Wilson’s work in the Senate will allow him to make a greater impact on infrastructure and planning, education, mental health and human services. “Utah is the fastest growing state in the nation and it is of utmost importance to unify public and government entities, businesses, education and private citizens to create a shared vision of smart, sustainable growth,” he said.

Wilson is also a voice for his fellow car dealers and has been a board member of the New Car Dealers of Utah since 2014, serving as the group’s president, vice president, secretary and treasurer. “While I was president in 2019, we worked countless hours to defeat proposed sales tax legislation that would have had a significant negative impact on our industry,” he said.

In the area of community service, Wilson supports local food pantries by providing Thanksgiving turkeys, purchasing refrigerator/freezer units and helping to establish school-based food pantries. In addition, he donated Pumper Cars to every elementary school in the Cache County and Logan City school districts.

“These cars enable children with disabilities to participate more fully in recess and physical education classes, as well as help them safely navigate hallways,” he said. “Having a sister with special needs, there’s a tender place in my heart for organizations that help those with disabilities.”

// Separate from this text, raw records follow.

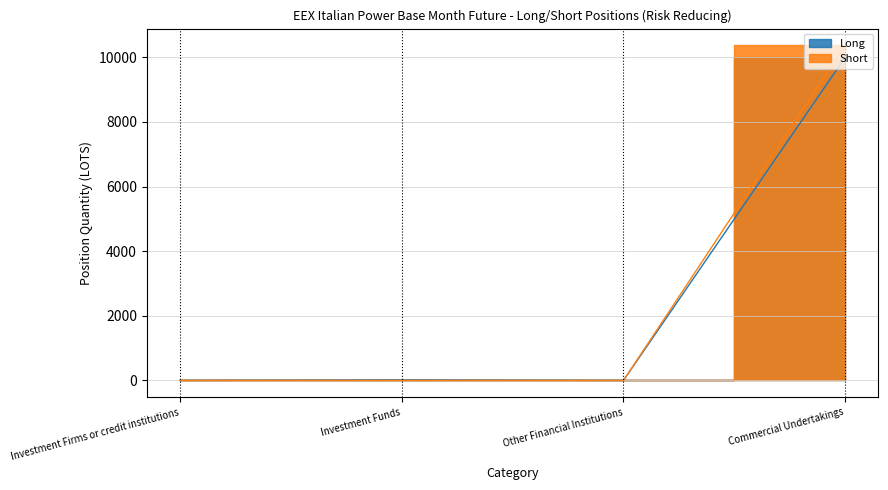

Which category has the lowest value across all series?

Investment Firms or credit institutions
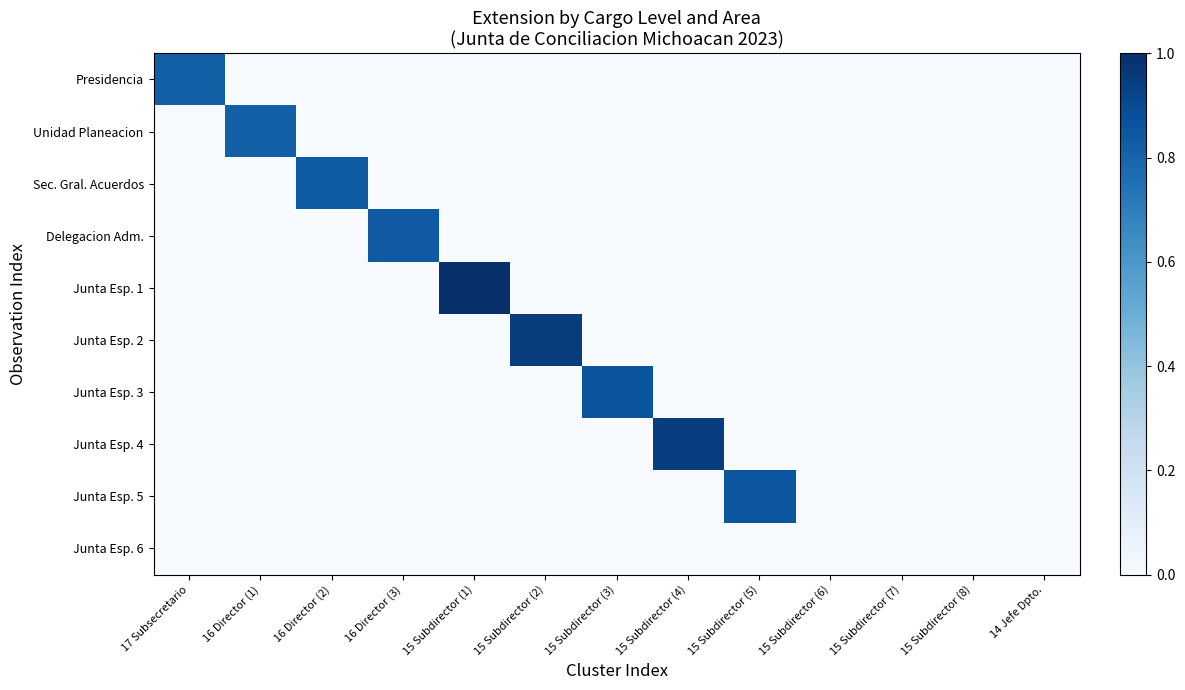

Reading right to left, list all the values displayed in this chart.

Presidencia: 14 Jefe Dpto.=0.0	15 Subdirector (8)=0.0	15 Subdirector (7)=0.0	15 Subdirector (6)=0.0	15 Subdirector (5)=0.0	15 Subdirector (4)=0.0	15 Subdirector (3)=0.0	15 Subdirector (2)=0.0	15 Subdirector (1)=0.0	16 Director (3)=0.0	16 Director (2)=0.0	16 Director (1)=0.0	17 Subsecretario=0.8
Unidad Planeacion: 14 Jefe Dpto.=0.0	15 Subdirector (8)=0.0	15 Subdirector (7)=0.0	15 Subdirector (6)=0.0	15 Subdirector (5)=0.0	15 Subdirector (4)=0.0	15 Subdirector (3)=0.0	15 Subdirector (2)=0.0	15 Subdirector (1)=0.0	16 Director (3)=0.0	16 Director (2)=0.0	16 Director (1)=0.8	17 Subsecretario=0.0
Sec. Gral. Acuerdos: 14 Jefe Dpto.=0.0	15 Subdirector (8)=0.0	15 Subdirector (7)=0.0	15 Subdirector (6)=0.0	15 Subdirector (5)=0.0	15 Subdirector (4)=0.0	15 Subdirector (3)=0.0	15 Subdirector (2)=0.0	15 Subdirector (1)=0.0	16 Director (3)=0.0	16 Director (2)=0.8	16 Director (1)=0.0	17 Subsecretario=0.0
Delegacion Adm.: 14 Jefe Dpto.=0.0	15 Subdirector (8)=0.0	15 Subdirector (7)=0.0	15 Subdirector (6)=0.0	15 Subdirector (5)=0.0	15 Subdirector (4)=0.0	15 Subdirector (3)=0.0	15 Subdirector (2)=0.0	15 Subdirector (1)=0.0	16 Director (3)=0.8	16 Director (2)=0.0	16 Director (1)=0.0	17 Subsecretario=0.0
Junta Esp. 1: 14 Jefe Dpto.=0.0	15 Subdirector (8)=0.0	15 Subdirector (7)=0.0	15 Subdirector (6)=0.0	15 Subdirector (5)=0.0	15 Subdirector (4)=0.0	15 Subdirector (3)=0.0	15 Subdirector (2)=0.0	15 Subdirector (1)=1.0	16 Director (3)=0.0	16 Director (2)=0.0	16 Director (1)=0.0	17 Subsecretario=0.0
Junta Esp. 2: 14 Jefe Dpto.=0.0	15 Subdirector (8)=0.0	15 Subdirector (7)=0.0	15 Subdirector (6)=0.0	15 Subdirector (5)=0.0	15 Subdirector (4)=0.0	15 Subdirector (3)=0.0	15 Subdirector (2)=1.0	15 Subdirector (1)=0.0	16 Director (3)=0.0	16 Director (2)=0.0	16 Director (1)=0.0	17 Subsecretario=0.0
Junta Esp. 3: 14 Jefe Dpto.=0.0	15 Subdirector (8)=0.0	15 Subdirector (7)=0.0	15 Subdirector (6)=0.0	15 Subdirector (5)=0.0	15 Subdirector (4)=0.0	15 Subdirector (3)=0.9	15 Subdirector (2)=0.0	15 Subdirector (1)=0.0	16 Director (3)=0.0	16 Director (2)=0.0	16 Director (1)=0.0	17 Subsecretario=0.0
Junta Esp. 4: 14 Jefe Dpto.=0.0	15 Subdirector (8)=0.0	15 Subdirector (7)=0.0	15 Subdirector (6)=0.0	15 Subdirector (5)=0.0	15 Subdirector (4)=0.9	15 Subdirector (3)=0.0	15 Subdirector (2)=0.0	15 Subdirector (1)=0.0	16 Director (3)=0.0	16 Director (2)=0.0	16 Director (1)=0.0	17 Subsecretario=0.0
Junta Esp. 5: 14 Jefe Dpto.=0.0	15 Subdirector (8)=0.0	15 Subdirector (7)=0.0	15 Subdirector (6)=0.0	15 Subdirector (5)=0.9	15 Subdirector (4)=0.0	15 Subdirector (3)=0.0	15 Subdirector (2)=0.0	15 Subdirector (1)=0.0	16 Director (3)=0.0	16 Director (2)=0.0	16 Director (1)=0.0	17 Subsecretario=0.0
Junta Esp. 6: 14 Jefe Dpto.=0.0	15 Subdirector (8)=0.0	15 Subdirector (7)=0.0	15 Subdirector (6)=0.0	15 Subdirector (5)=0.0	15 Subdirector (4)=0.0	15 Subdirector (3)=0.0	15 Subdirector (2)=0.0	15 Subdirector (1)=0.0	16 Director (3)=0.0	16 Director (2)=0.0	16 Director (1)=0.0	17 Subsecretario=0.0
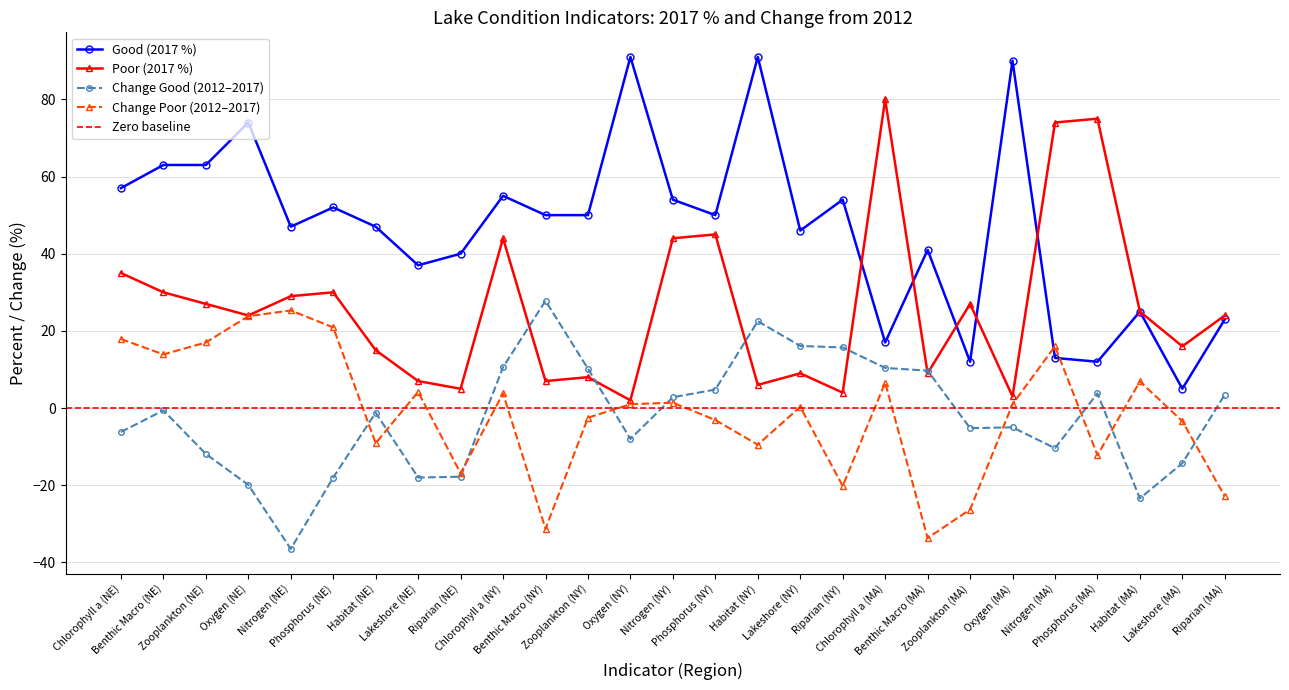

What is the minimum value for Change Good (2012–2017)?

-36.5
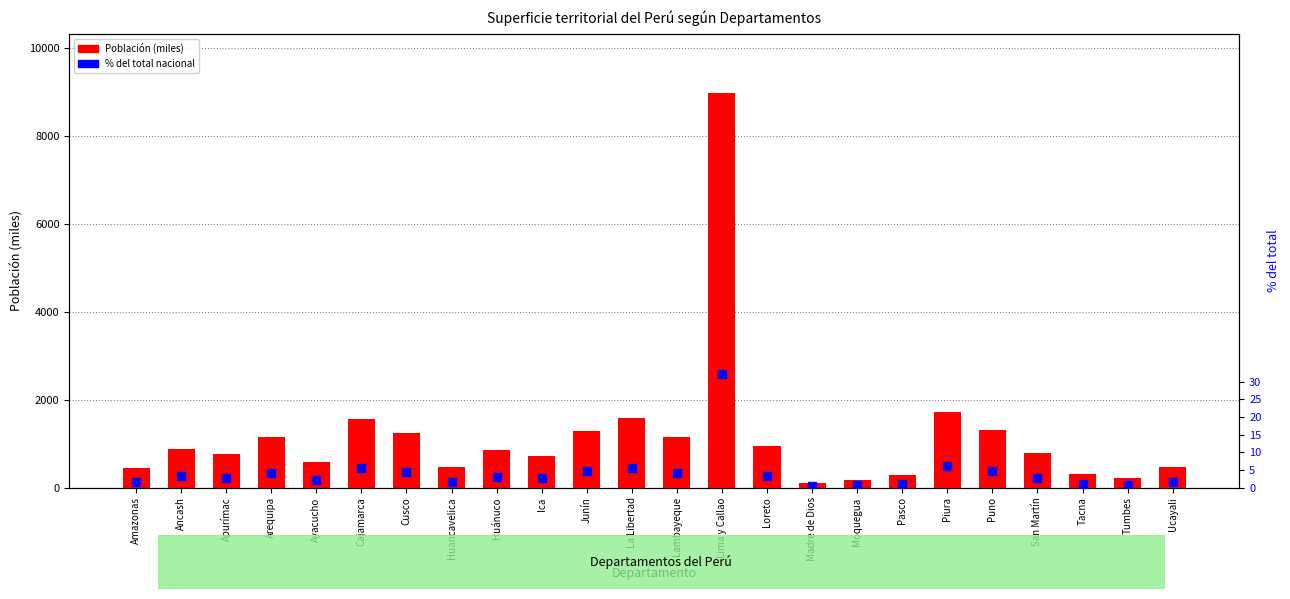

Which series contains the highest Y value?

Población (miles)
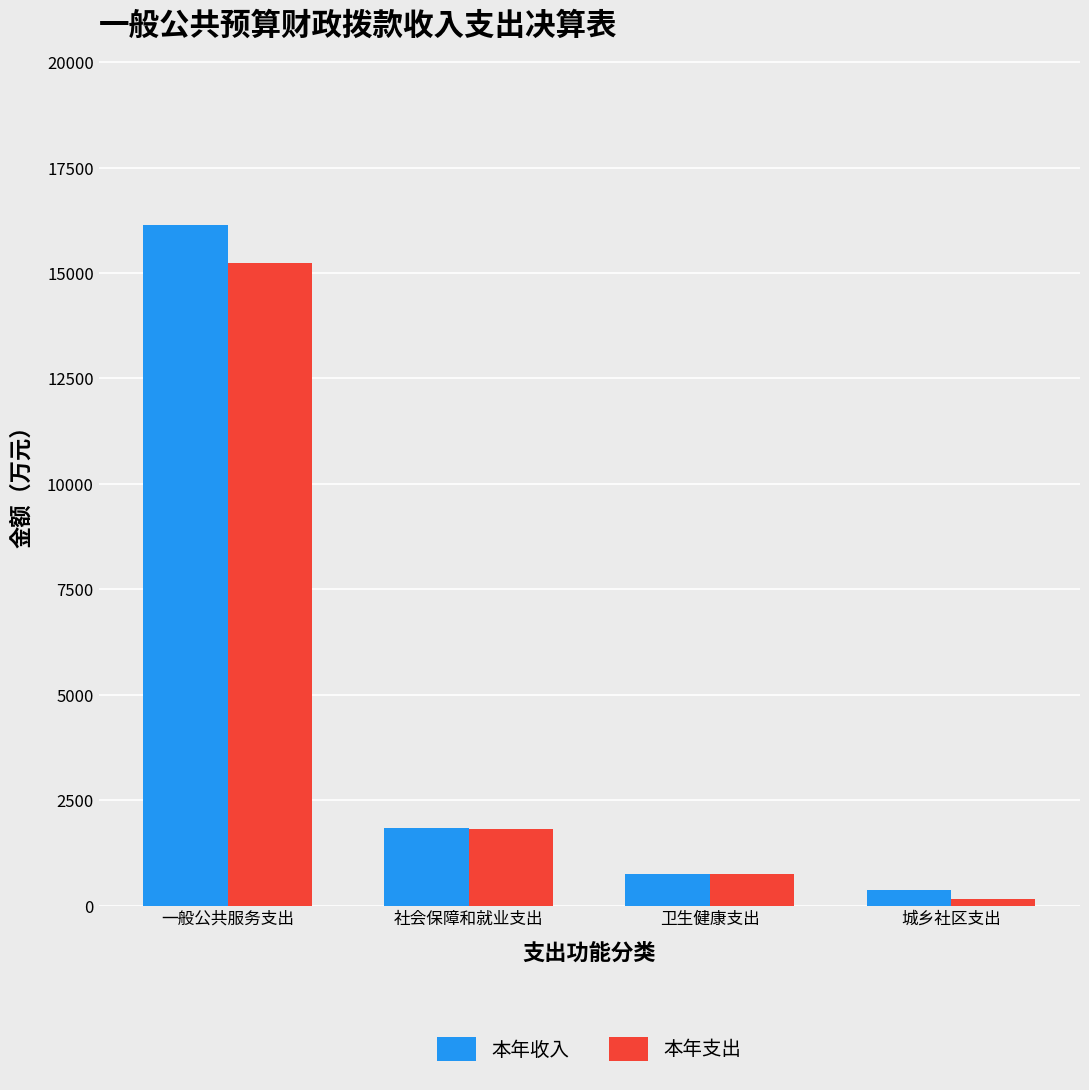

List the series in order of their peak value, highest first.

本年收入, 本年支出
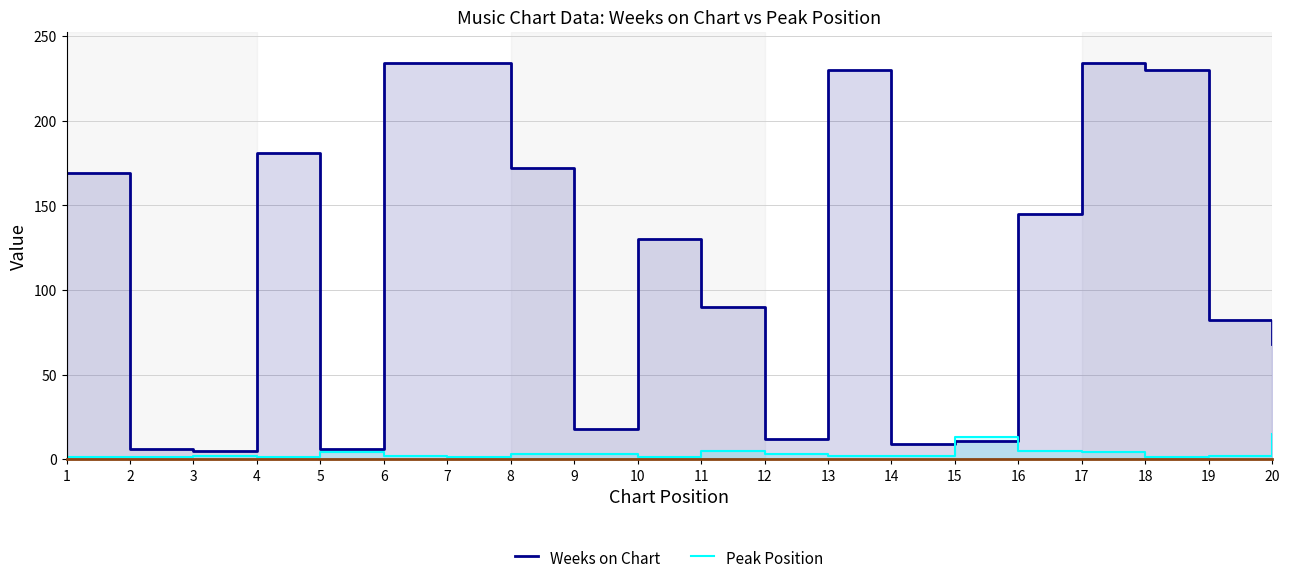

What is the sum of the Weeks on Chart values at 17 and 12?

246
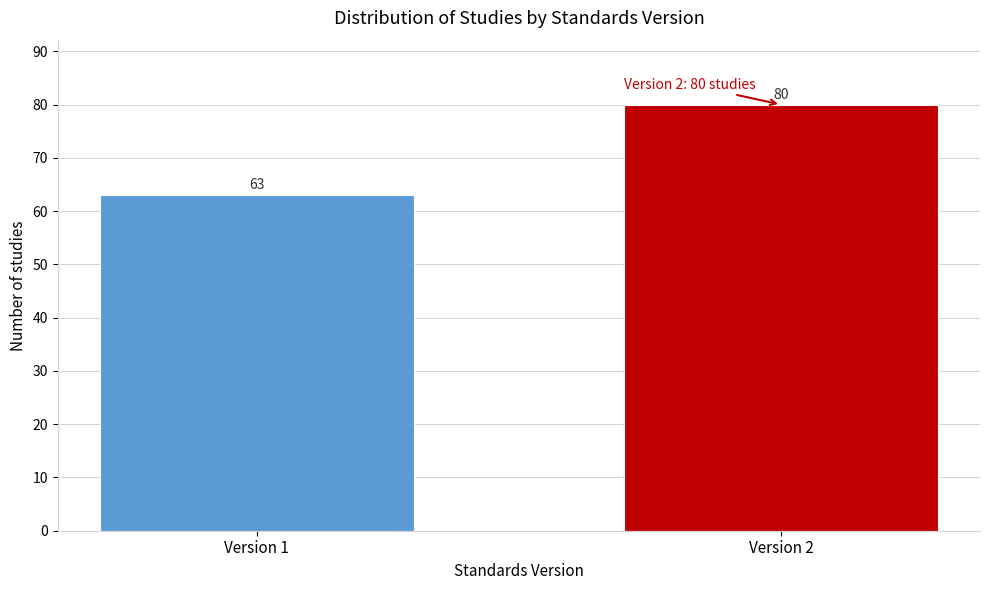

Reading left to right, what are all the values shown in this chart?

63	80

He also supports Common Ground Outdoor Adventures (maintains and repairs vehicles for the group that enables individuals with disabilities to engage in outdoor activities); Cache Employment & Training Center (services for people with disabilities); Little Lambs Foundation for Kids (provides comfort care kits and necessities to children in need), as well as local high school athletic programs, charity events and fundraisers.

Wilson has served on the boards of the Cache Valley Chamber of Commerce, Pioneer Park Coalition and Envision Utah, to name a few.

“I am committed to doing everything I can to secure the best possible future for my children, grandchildren and our community,” he said.

Dealers are nominated by the executives of state and metro dealer associations around the country. A panel of faculty members from the Tauber Institute for Global Operations at the University of Michigan will select one finalist from each of the four NADA regions and one national Dealer of the Year. Three finalists will receive an additional $5,000 for their favorite charities and the winner will receive an additional $10,000 to give to charity, donated by Ally.

In its eleventh year as exclusive sponsor, Ally also will recognize dealer nominees and their community efforts by contributing $1,000 to each nominee’s 501(c)3 charity of choice. Nominees will also be recognized on AllyDealerHeroes.com, which highlights the philanthropic contributions and achievements of TIME Dealer of the Year nominees. 

“In cities and towns across the country, auto dealers make a big economic impact—going the extra mile to strengthen their communities,” said Doug Timmerman, president of dealer financial services, Ally. “It’s an incredible achievement to be nominated for TIME Dealer of the Year. The program not only recognizes leadership in business and customer service, but also a commitment to giving back and doing it right.”

Wilson was nominated for the TIME Dealer of the Year award by Craig Bickmore, executive director of the New Car Dealers of Utah. He and his wife, Kiersten, have 10 children.